Exit to Morvana
Tellwell Talent (2021)
Reviewed by Amy Lignor for Reader Views (04/2022)
I have to say, being a person who lives in the “infamous” locale where the UFO crashed and was turned into a monumental cover-up by our government (trust me, there are tons of movies about this if you don’t know what I’m talking about), this book certainly fell into the right hands. If you’re into sci-fi, aliens of the handsomest kind, or one of the billions of people who look around on a daily basis—especially after this pandemic—wishing that there was a way to get off this planet for a bit and enjoy some quality time somewhere else, then this is definitely the book for you.
You will automatically identify with the main character, Samantha Morgan. A woman who has worked as a vacuum cleaner salesperson, Samantha has a rather dull life. The only soul that keeps her company is her beloved old dog, Daniel. She also has a love for playing the piano at the Community Arts Centre for the Star Light Orchestra. After giving readers a brief introduction to Samantha, we ride fast with her on her way to the Centre (because she’s going to be late for her solo performance if she doesn’t move), where the choir is just beginning to belt out Samantha’s own composition “Music for the Universe.” Sitting down as fast as possible, she takes her own place at the piano and catches the eye of Duncan Adair; the conductor who is definitely more than a bit amused at her late arrival.
Now, Duncan is what you would call super-good-looking and has Samantha a bit nervous because he focuses a lot of his attention on her. And even though no one else seems to mind that, it makes Samantha highly uncomfortable. She and Duncan first met at a metaphysical bookstore that Sam frequents a great deal because she’s interested in the science, the stars, and everything that comes along with the metaphysical world. Upon their first meeting, Duncan stated to her that he knew her from somewhere, even though Samantha has no idea who he is and owns no recollection of ever seeing the man before. Oddly enough, however, it took him only minutes to learn everything from where she worked to the fact that she loved music.
Samantha has already been through an abusive marriage, a worse divorce, and doesn’t really feel like she ever wants to head down a romantic path again. She even gets more than a bit annoyed when Duncan gets angry at her for taking a summer job that will have her working in a larger city at The Palace Hotel, doing walk-throughs and selling timeshare condominiums to perspective clients. Duncan wants her to stay in touch with him and call him if she needs anything. She basically agrees to this to get him out of her face. But, unfortunately, that job also leads Samantha into a world of people she really doesn’t want to be around, and she ends up running away from ever having a long-term career in that area.

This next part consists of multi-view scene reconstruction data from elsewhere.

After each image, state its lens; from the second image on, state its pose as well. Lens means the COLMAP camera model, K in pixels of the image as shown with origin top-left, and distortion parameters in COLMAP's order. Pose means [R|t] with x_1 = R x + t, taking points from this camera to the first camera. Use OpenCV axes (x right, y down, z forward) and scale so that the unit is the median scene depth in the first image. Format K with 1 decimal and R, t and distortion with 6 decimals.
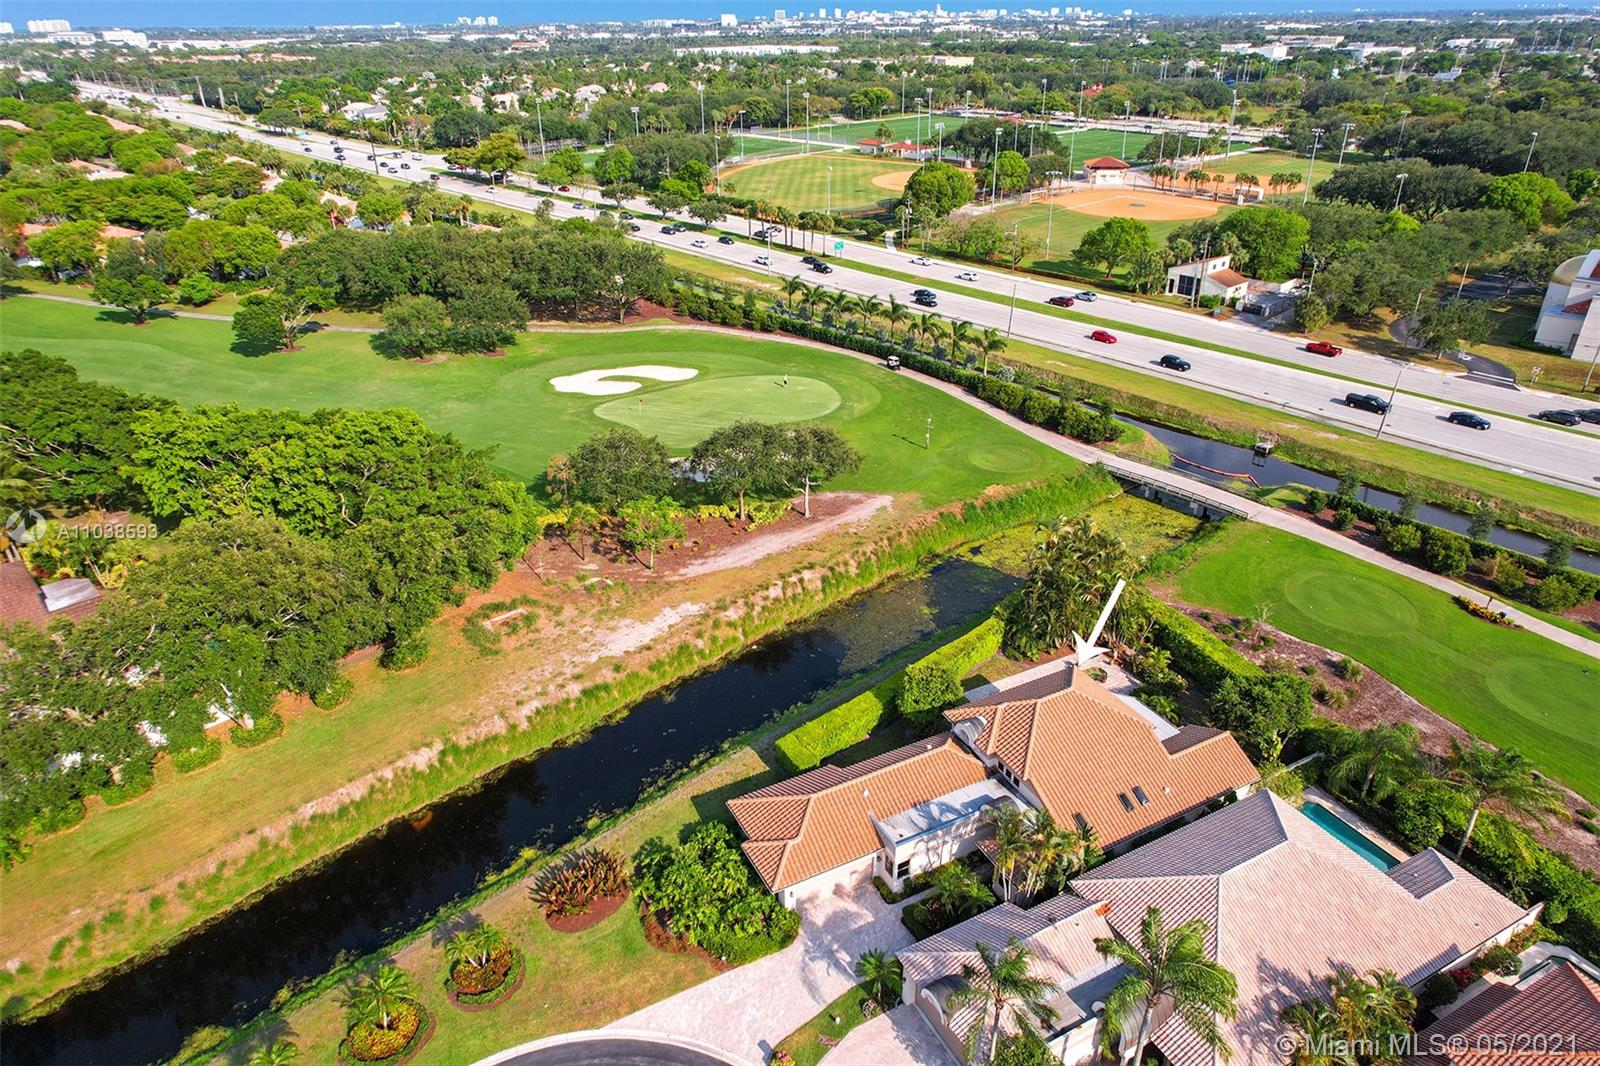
lens RADIAL K [[1021.4, 0, 799.7], [0, 1021.4, 537.3], [0, 0, 1]] dist [-0.079944, 0.076913]
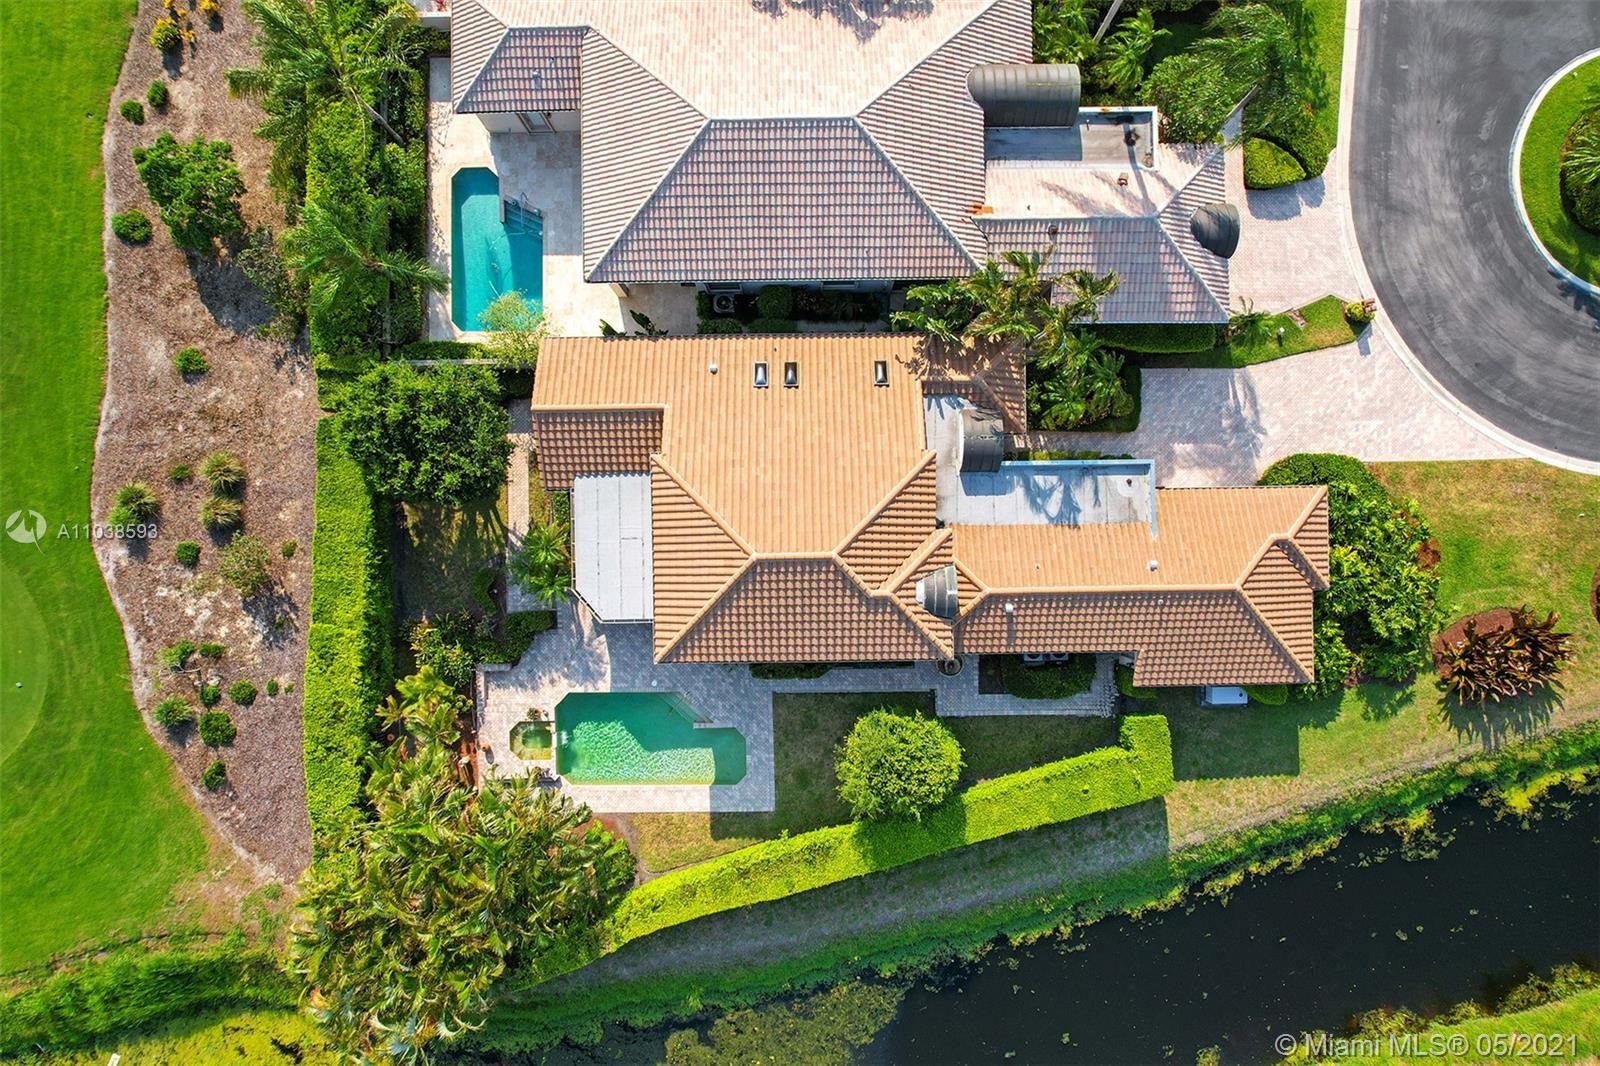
lens RADIAL K [[1021.4, 0, 799.7], [0, 1021.4, 537.3], [0, 0, 1]] dist [-0.079944, 0.076913]
pose [[-0.893895, -0.448013, 0.015390, 0.261311], [0.217153, -0.402727, 0.889188, -0.357134], [-0.392170, 0.798182, 0.457283, 0.784095]]
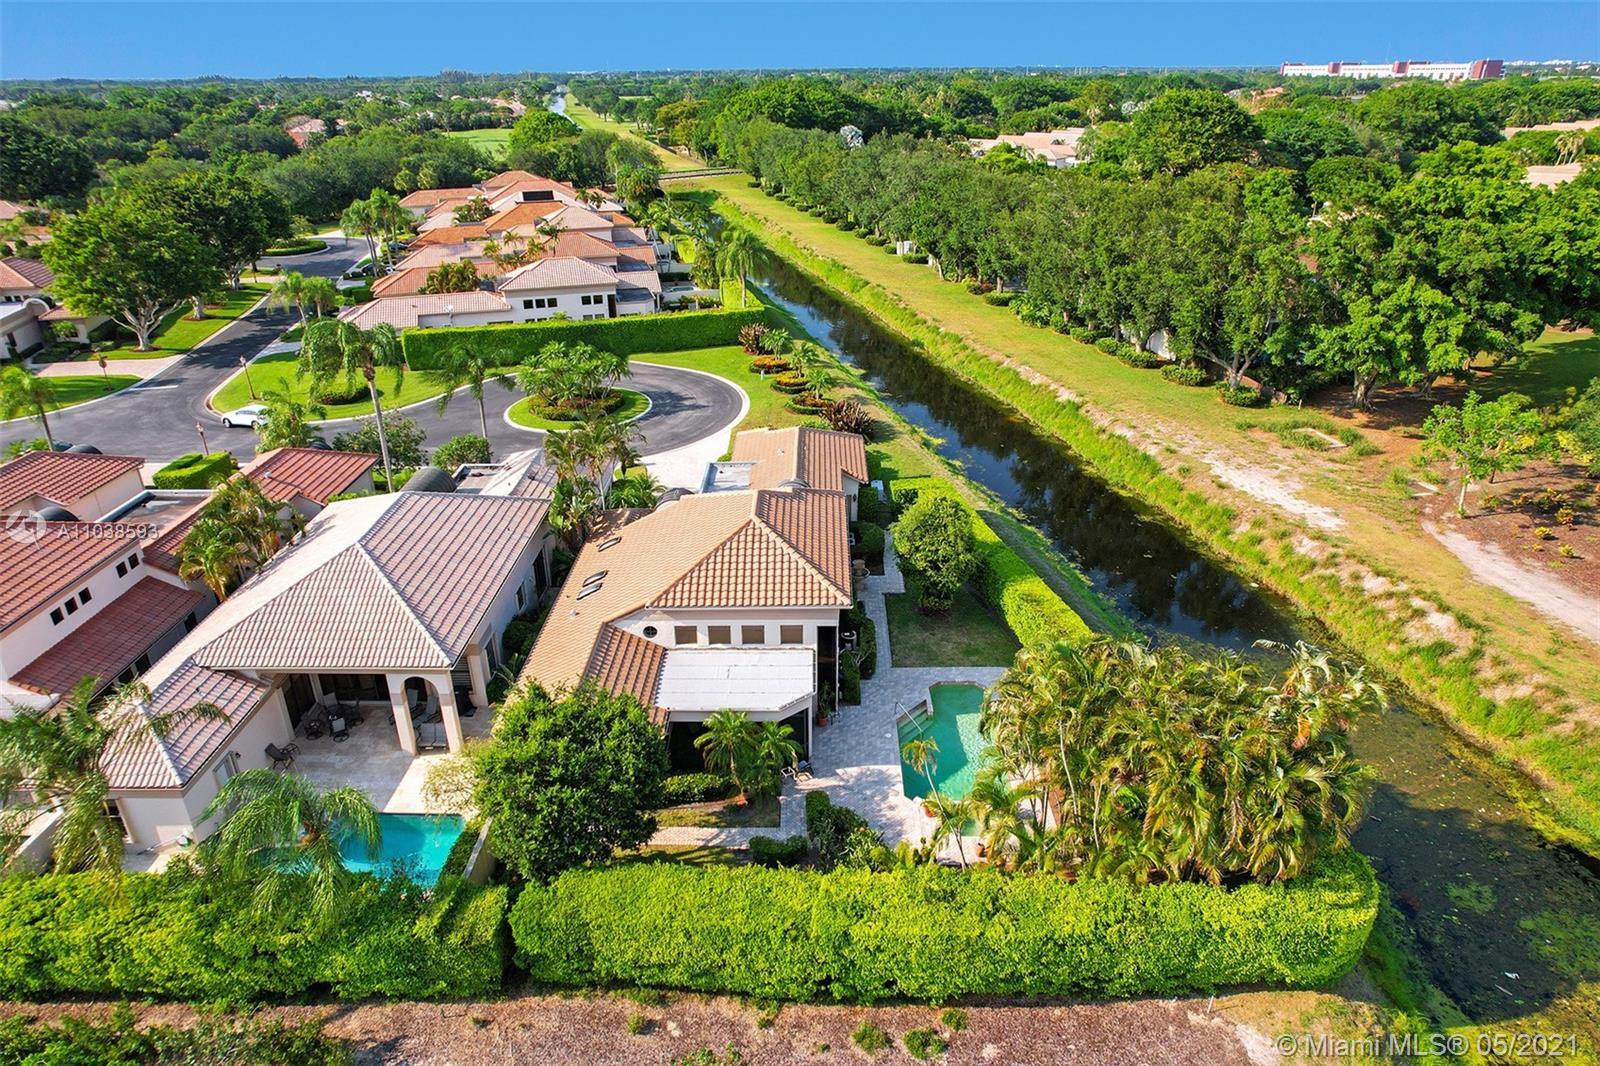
lens RADIAL K [[1021.4, 0, 799.7], [0, 1021.4, 537.3], [0, 0, 1]] dist [-0.079944, 0.076913]
pose [[-0.475271, 0.389433, -0.788961, 0.813904], [-0.394050, 0.707534, 0.586618, -0.242258], [0.786665, 0.589692, -0.182814, 1.230259]]
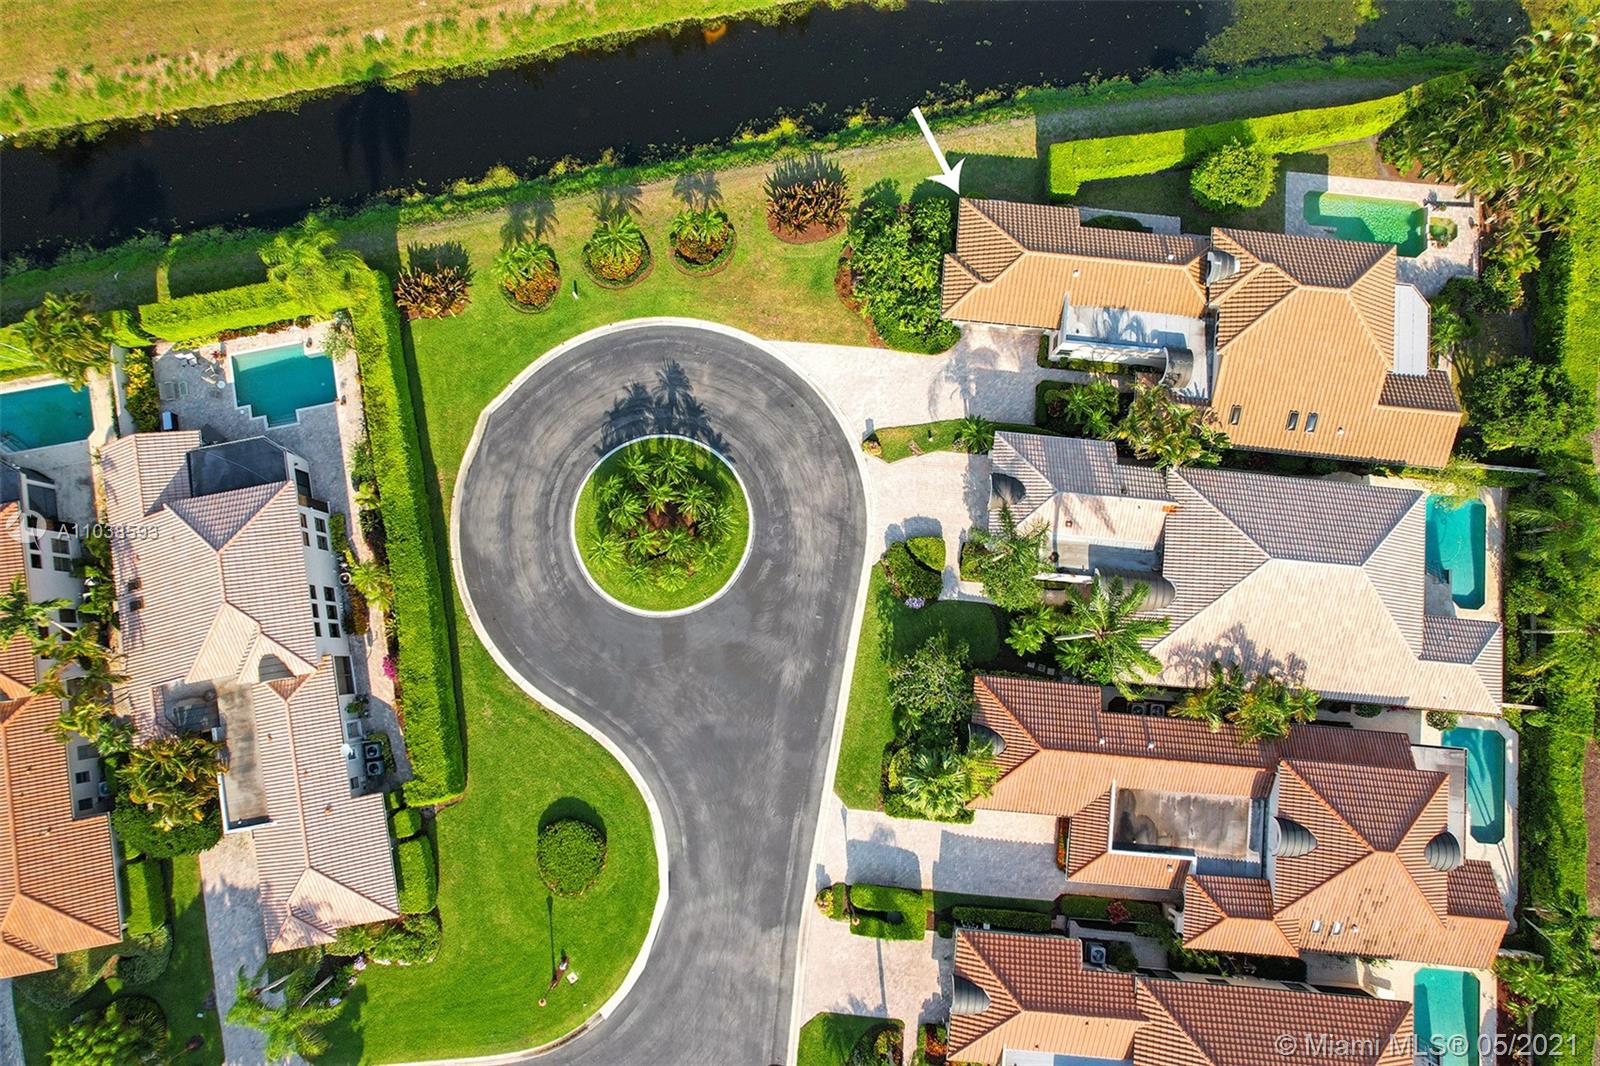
lens RADIAL K [[1021.4, 0, 799.7], [0, 1021.4, 537.3], [0, 0, 1]] dist [-0.079944, 0.076913]
pose [[0.841378, 0.538582, -0.044856, 0.019988], [-0.263428, 0.481165, 0.836113, -0.385446], [0.471899, -0.691671, 0.546720, 0.148280]]
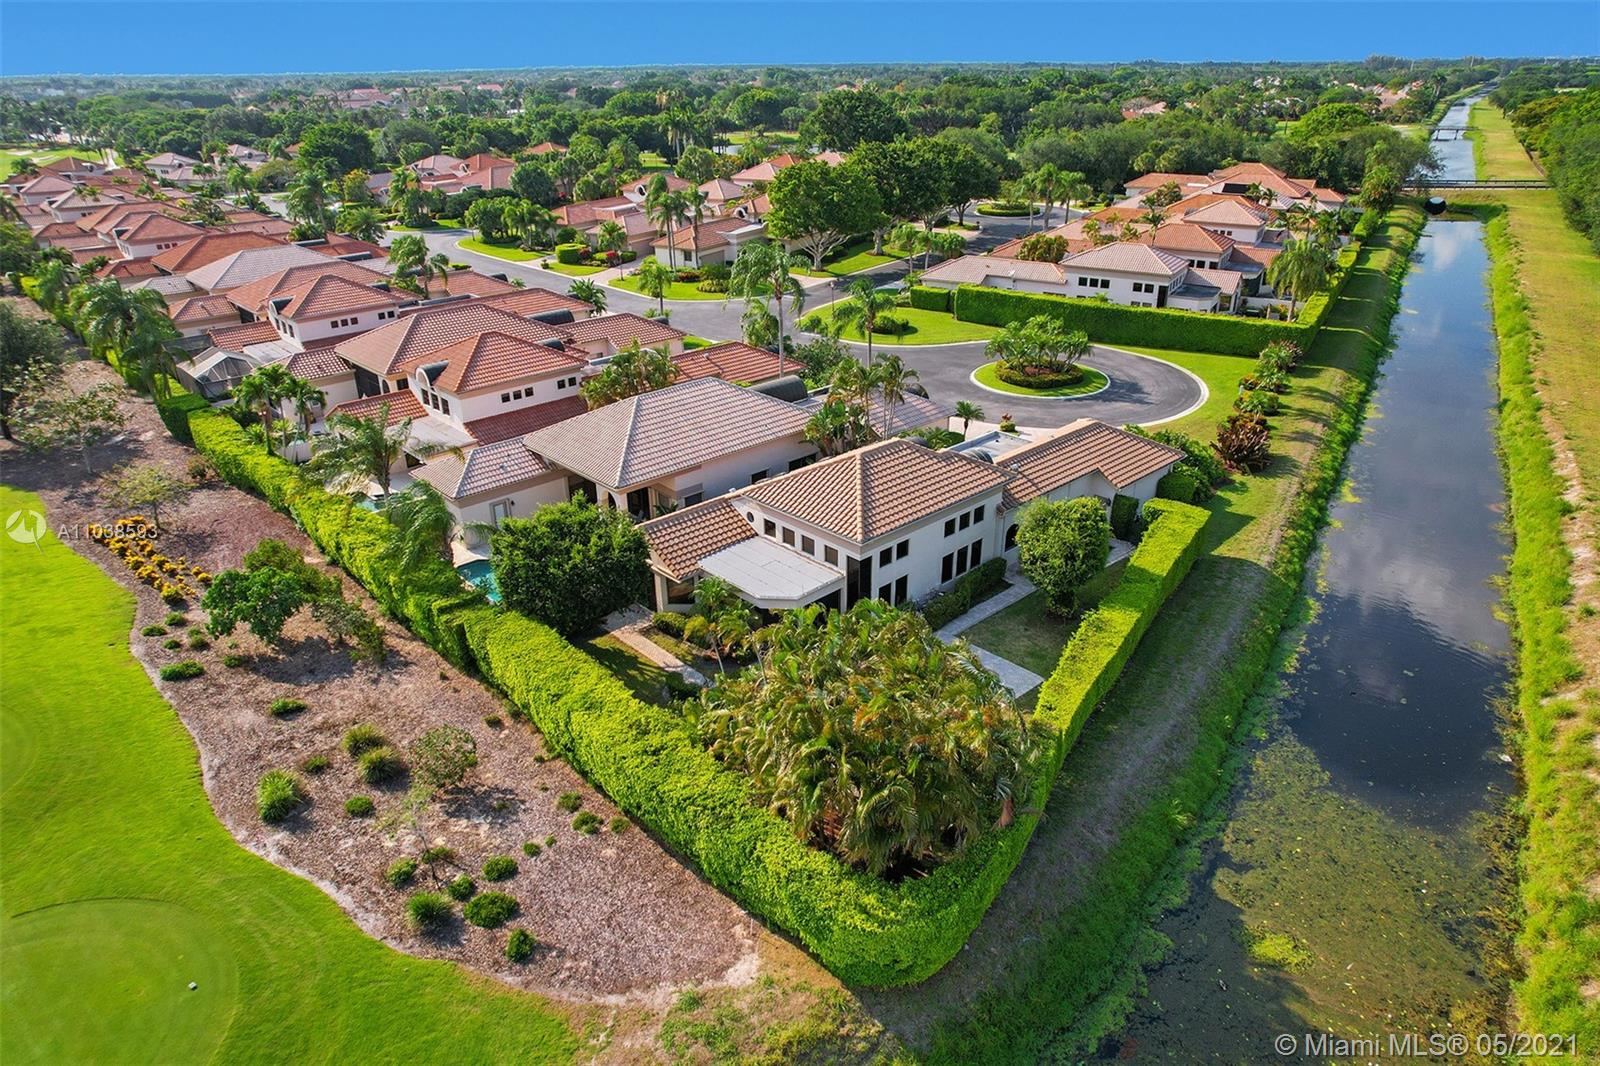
lens RADIAL K [[1021.4, 0, 799.7], [0, 1021.4, 537.3], [0, 0, 1]] dist [-0.079944, 0.076913]
pose [[-0.962994, 0.136374, -0.232474, 0.519621], [-0.103660, 0.608794, 0.786527, -0.408034], [0.248791, 0.781519, -0.572128, 1.556078]]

Life moves forward, with the devoted Duncan nipping at her heels, and Samantha has to go through another heart-breaking loss of her long-time “best friend.” She feels so alone. As far as she can see, Sam feels like there’s no possibility whatsoever she will remotely find a love match like her own happily married parents, where her father had gone AWOL during WWII in order to marry her mother when she was only eighteen years of age. Although Sam longs for a sweet outcome like this, after all the pain, all she really wants to do is get the heck off a planet that feels like it’s trying to smother her every day of her life.
So…how do you get off a planet? Well, being that she’s not a NASA pilot, Samantha soon learns the truth that could just give her a fresh look on life. Turns out, a planet by the name of Morvana exists in the Andromeda Galaxy, and Duncan knows just the route to take in order to get Samantha there. Turns out, she walks into a civilization that went through all the sufferings Earth is currently going through, yet they overcame them and went on to become a perfect planet…a planet Sam can call home if she just leaves everything she’s ever known behind for the rest of time.
The author did a wonderful job creating romantic, emotional characters that show planets at their worst and at their absolute best. The only one thing I would suggest is that an editor be brought in to “clean up” the errors in order to do the book and the author a great service, and to improve everything for the readers out there who love a true adventure!